Try it: Whenever a line in the records below holds the string "kunnen", copy it out.

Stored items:
:::

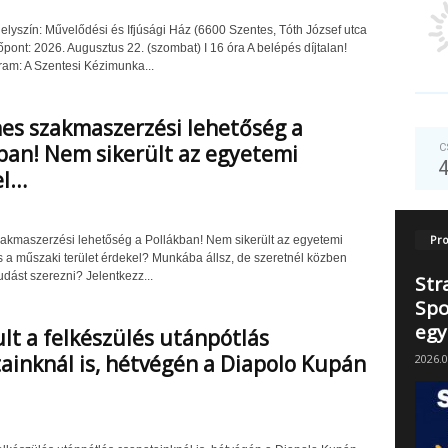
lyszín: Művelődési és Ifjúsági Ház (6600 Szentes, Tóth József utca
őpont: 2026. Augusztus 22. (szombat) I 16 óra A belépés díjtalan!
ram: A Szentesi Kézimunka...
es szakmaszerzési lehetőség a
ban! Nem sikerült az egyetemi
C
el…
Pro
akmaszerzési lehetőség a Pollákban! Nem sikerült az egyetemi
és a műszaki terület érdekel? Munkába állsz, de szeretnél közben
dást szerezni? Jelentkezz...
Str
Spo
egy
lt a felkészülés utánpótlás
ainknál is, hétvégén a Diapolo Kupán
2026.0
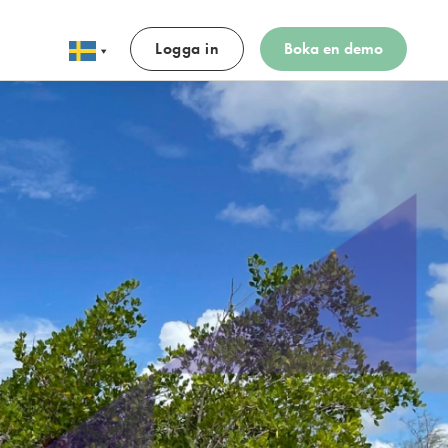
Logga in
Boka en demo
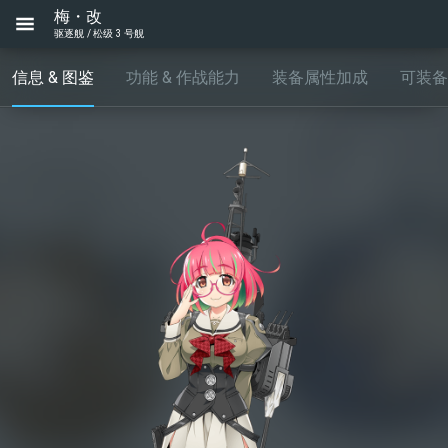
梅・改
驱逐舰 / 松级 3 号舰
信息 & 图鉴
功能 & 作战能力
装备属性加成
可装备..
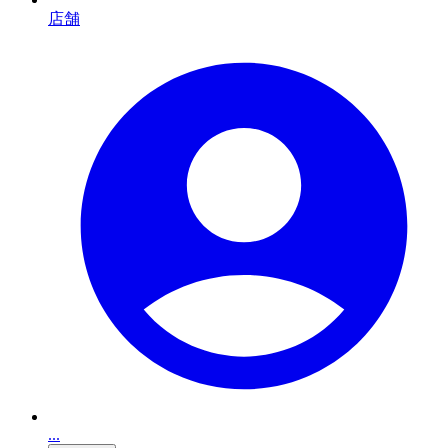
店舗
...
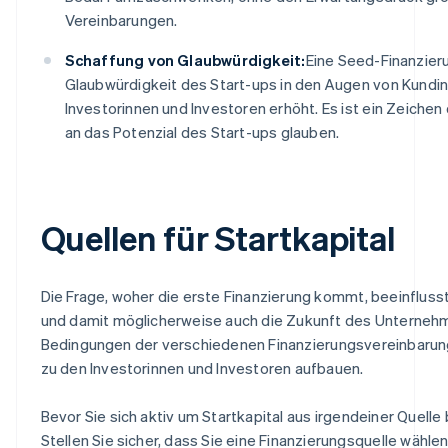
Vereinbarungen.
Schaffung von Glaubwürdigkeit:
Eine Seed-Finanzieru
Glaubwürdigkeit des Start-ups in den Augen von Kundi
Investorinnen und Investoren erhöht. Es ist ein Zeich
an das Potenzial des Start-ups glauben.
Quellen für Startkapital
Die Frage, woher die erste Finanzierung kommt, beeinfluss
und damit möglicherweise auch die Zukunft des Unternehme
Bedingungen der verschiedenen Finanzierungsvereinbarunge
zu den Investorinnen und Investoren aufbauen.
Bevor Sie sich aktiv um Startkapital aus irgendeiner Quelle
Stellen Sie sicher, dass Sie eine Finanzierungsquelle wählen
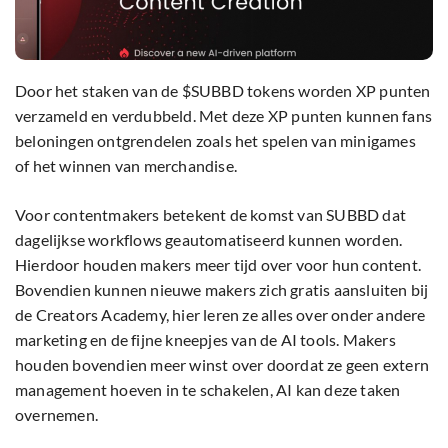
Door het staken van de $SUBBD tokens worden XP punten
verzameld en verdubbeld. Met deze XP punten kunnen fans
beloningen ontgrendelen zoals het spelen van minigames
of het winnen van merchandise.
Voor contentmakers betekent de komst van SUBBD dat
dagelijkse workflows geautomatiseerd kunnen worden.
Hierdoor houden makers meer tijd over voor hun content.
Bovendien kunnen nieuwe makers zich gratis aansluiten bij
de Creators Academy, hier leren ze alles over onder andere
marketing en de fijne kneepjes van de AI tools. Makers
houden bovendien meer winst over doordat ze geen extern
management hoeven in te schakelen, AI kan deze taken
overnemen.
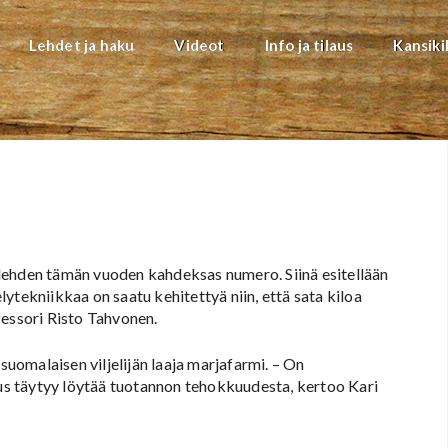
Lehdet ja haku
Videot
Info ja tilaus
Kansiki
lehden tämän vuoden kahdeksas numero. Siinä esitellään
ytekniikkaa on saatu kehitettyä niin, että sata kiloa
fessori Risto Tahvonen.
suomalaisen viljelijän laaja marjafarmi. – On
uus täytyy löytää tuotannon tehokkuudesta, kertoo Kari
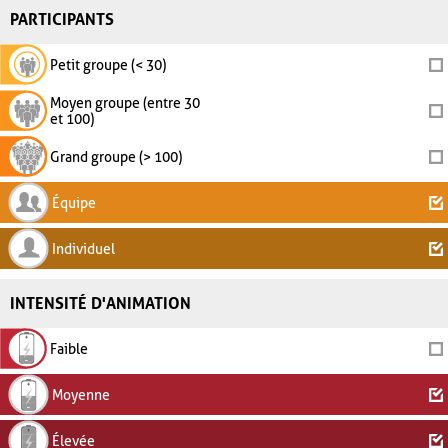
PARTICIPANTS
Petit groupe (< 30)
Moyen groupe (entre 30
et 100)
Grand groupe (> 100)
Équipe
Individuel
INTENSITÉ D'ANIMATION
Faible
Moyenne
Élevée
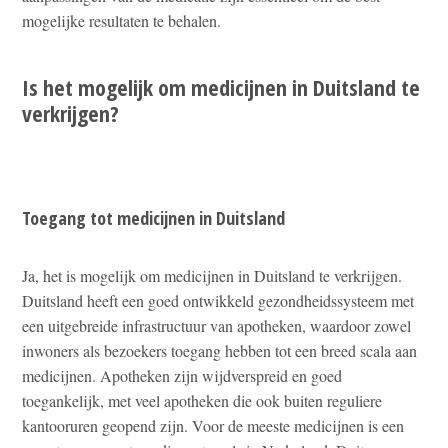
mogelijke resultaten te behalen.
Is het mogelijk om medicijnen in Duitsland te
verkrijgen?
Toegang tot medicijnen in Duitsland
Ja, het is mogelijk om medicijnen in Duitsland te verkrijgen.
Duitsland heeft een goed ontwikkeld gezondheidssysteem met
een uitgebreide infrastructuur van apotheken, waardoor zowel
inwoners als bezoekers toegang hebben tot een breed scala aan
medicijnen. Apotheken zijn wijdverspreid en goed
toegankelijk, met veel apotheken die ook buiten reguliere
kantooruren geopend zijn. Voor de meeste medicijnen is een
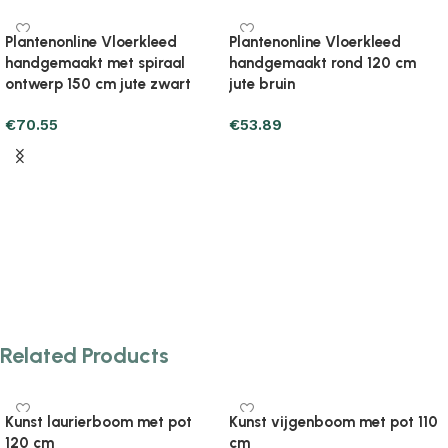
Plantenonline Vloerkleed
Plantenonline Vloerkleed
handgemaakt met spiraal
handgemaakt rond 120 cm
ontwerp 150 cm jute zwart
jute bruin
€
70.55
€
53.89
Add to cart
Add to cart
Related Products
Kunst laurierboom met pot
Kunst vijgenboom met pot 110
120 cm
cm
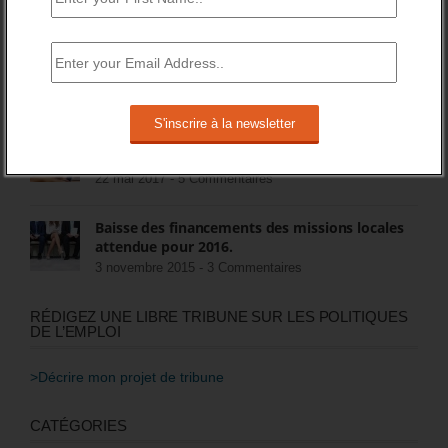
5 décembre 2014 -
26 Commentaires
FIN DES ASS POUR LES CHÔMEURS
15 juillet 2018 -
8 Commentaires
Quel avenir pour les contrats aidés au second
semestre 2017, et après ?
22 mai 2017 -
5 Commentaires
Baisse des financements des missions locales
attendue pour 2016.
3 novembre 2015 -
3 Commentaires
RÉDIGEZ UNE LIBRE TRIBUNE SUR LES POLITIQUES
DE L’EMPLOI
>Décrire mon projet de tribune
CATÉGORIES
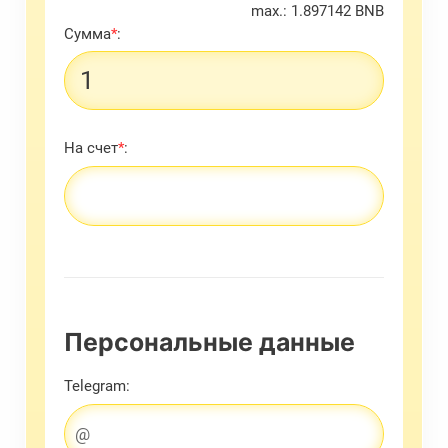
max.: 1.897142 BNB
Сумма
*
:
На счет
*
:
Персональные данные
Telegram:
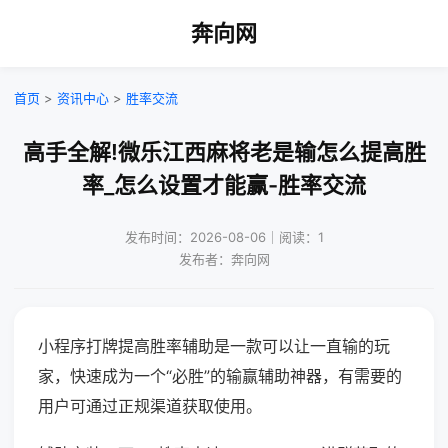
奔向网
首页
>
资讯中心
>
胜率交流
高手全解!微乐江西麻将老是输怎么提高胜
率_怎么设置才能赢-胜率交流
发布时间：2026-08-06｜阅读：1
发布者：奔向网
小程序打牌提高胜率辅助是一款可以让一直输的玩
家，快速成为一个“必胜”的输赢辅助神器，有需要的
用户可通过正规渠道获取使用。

:::

Response to this task:
verzameld en verdubbeld. Met deze XP punten kunnen fans
dagelijkse workflows geautomatiseerd kunnen worden.
Bovendien kunnen nieuwe makers zich gratis aansluiten bij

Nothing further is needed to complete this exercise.